Source: United States Senator Kevin Cramer (R-ND)
***Click here to download video. Click here for audio.***
WASHINGTON – U.S. Senator Kevin Cramer (R-ND), member of the Senate Environment and Public Works Committee, joined Chuck Todd on Meet The Press Daily to discuss Ukrainian aid, Senate energy and climate negotiations, and immigration reform. Excerpts and the full video are below.
On Ukrainian Aid:
“If we could bifurcate all of them and have a straight up-or-down votes, we’d certainly pass Ukrainian aid… I think [passing Ukrainian aid if it’s linked with COVID aid] becomes more difficult. It becomes more political and Ukrainian aid so far has been bipartisan. I’d prefer it remains [bipartisan].”
On Senate Energy and Climate Negotiations:
“You do have to start thinking about the negotiation – what price is one side willing to pay to the other [side] to get what they need and what they want? What I think is realistic is if we have some fuel-neutral things for example. If we’re going to the tax code and start talking about credits, let’s focus on emissions, not on the fuel choice, because the fuel choice becomes part of the politics. The other thing that’s really important, but we don’t acknowledge often enough is if all we did – and I’m not suggesting this should be the package – was replace Venezuelan oil with American oil or Vladimir Putin’s natural gas with liquefied natural gas (LNG) from the United States, we’d already be bringing down greenhouse gas emissions. It could be considered climate [change]. That said, I know that’s not enough for Democrats.

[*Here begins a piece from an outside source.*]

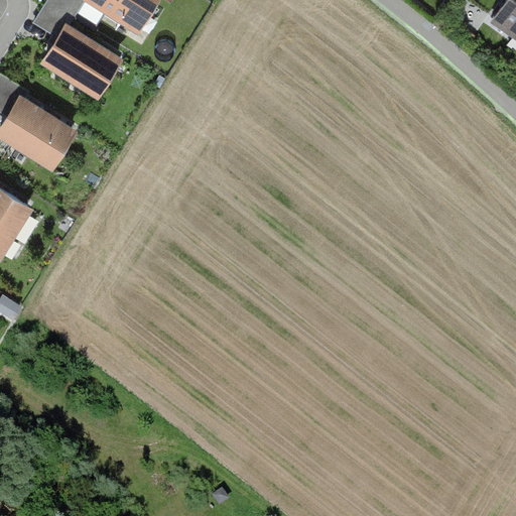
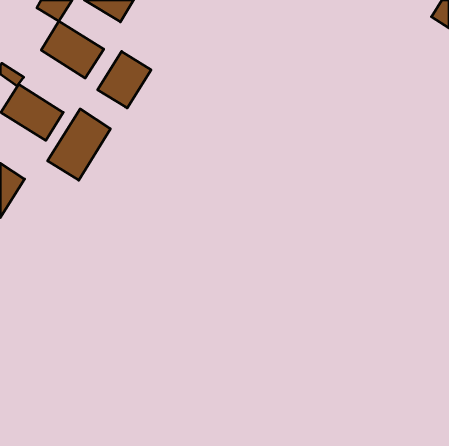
building: none -> [98,51,151,108]
building: none -> [48,109,110,180]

“I think we put everything on the table. You can’t have a discussion with nonstarters. So, let’s put everything on the table and work through it. We have to start helping investment in things like carbon capture. The LNG piece is the really big piece. I think is the urgent piece where there are a number of projects just waiting to be approved. The problem with a lot of this is that it’s capital intensive, and you can’t deal with a crisis at the moment and not give the investor some long-term certainty. We need to have longer term plans to coincide with these longer term investments.”
On Immigration Reform:
“[The United States] has a pretty decent asylum policy if we actually enact it. But we have a really big short- and long-term workforce shortage and that ranges from part-time low-skilled to the various high-skilled workers. We need a skills-based immigration policy and asylum can fit right into that. Right now, if you’re an asylum seeker and you get into the United States and you wait for the processing, you don’t get to work. We have people who need workers and we have asylum seekers who need income. I think that’s a reasonable discussion reasonable people on both sides of the aisle could have.”

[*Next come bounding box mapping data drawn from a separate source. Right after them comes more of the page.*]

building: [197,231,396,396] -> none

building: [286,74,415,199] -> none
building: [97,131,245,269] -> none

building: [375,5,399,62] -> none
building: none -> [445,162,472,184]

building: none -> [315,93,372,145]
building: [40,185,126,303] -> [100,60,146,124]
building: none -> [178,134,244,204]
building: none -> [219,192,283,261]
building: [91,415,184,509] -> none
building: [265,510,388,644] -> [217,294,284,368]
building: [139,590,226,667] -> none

“Just like we have this window opening in Europe that presents this grand opportunity for significant climate and energy policy, we have a workforce crisis that opens up the door for a more significant immigration policy discussion, particularly around skills-based [immigration]. I’ve introduced H1-B reforms and have taken blows to the head from people who would otherwise understand but don’t because it’s got the word immigration attached to it. That’s why people need to step up and explain ourselves. You have to be willing to go out and sell [immigration reform]. I can sell it in North Dakota, but everyone needs to sell it where they live.”

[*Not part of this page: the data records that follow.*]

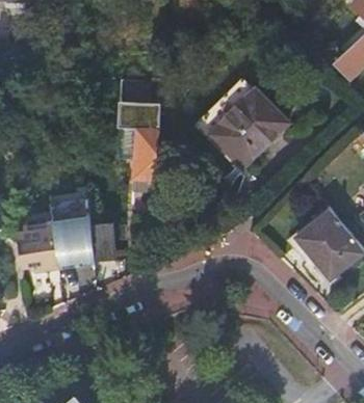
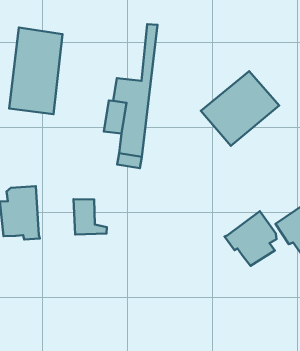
building: none -> [9,27,62,114]
building: [51,210,94,267] -> none
building: none -> [224,211,276,266]

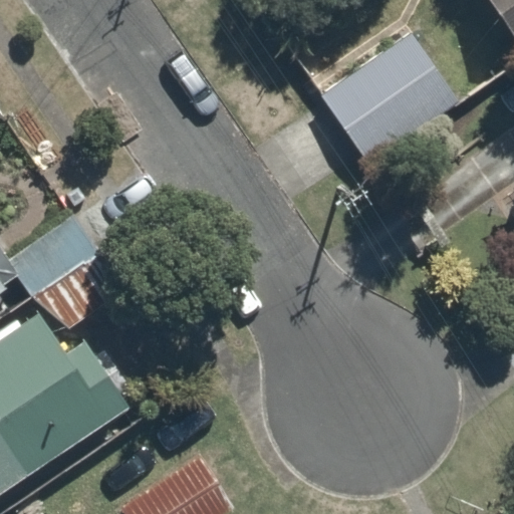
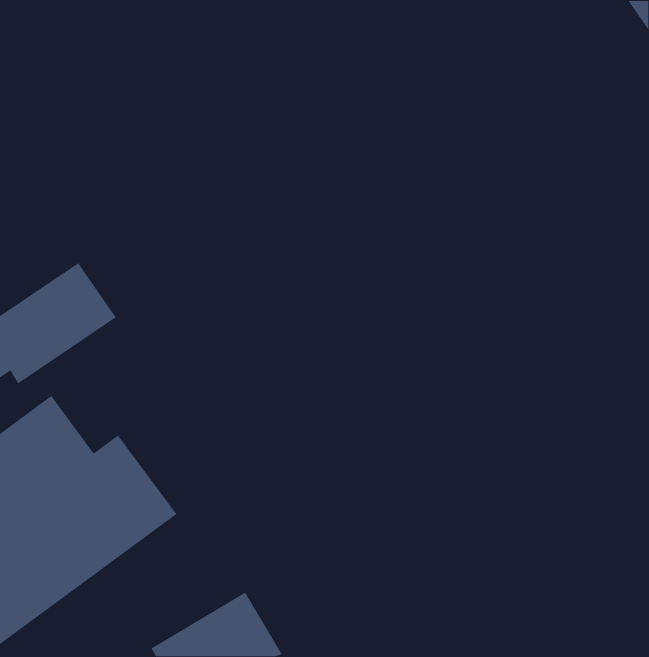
building: [316,22,470,167] -> none

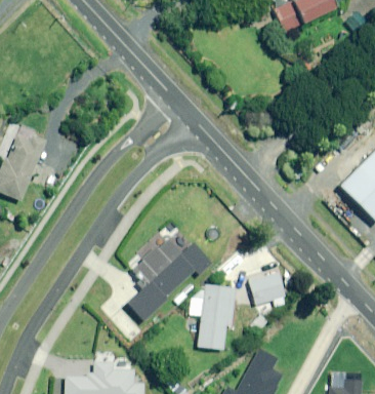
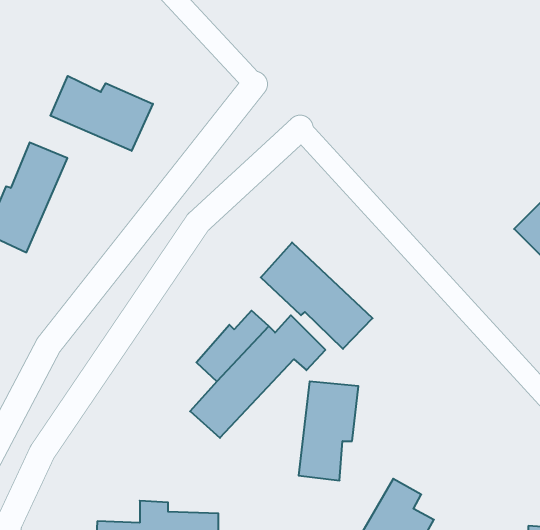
building: none -> [50,76,153,151]
building: none -> [261,242,373,349]
building: [248,271,288,310] -> none

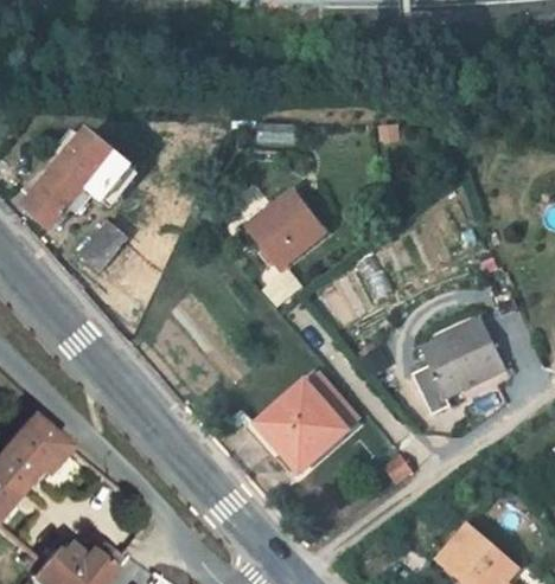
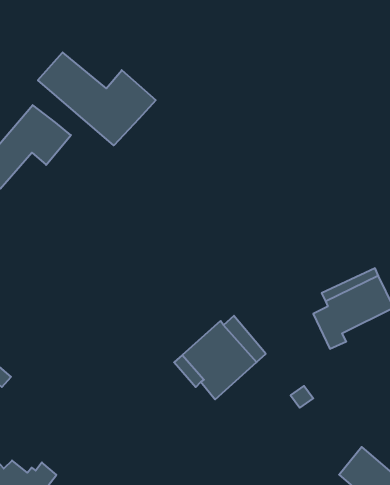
building: none -> [38,52,156,145]
building: [249,191,326,267] -> none
building: [81,220,128,270] -> none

“There are enough specific examples, whether it’s physicians or specialists in medicine, engineers, or laborers in factories or fields. There’s a growing demand and a growing understanding of that demand. Inflation itself is driven largely because of broken supply chains and supply chains are largely broken for a lack of people to do the work and get products where they need to get. So, I think we’re in a moment where the crisis demands the discussion.”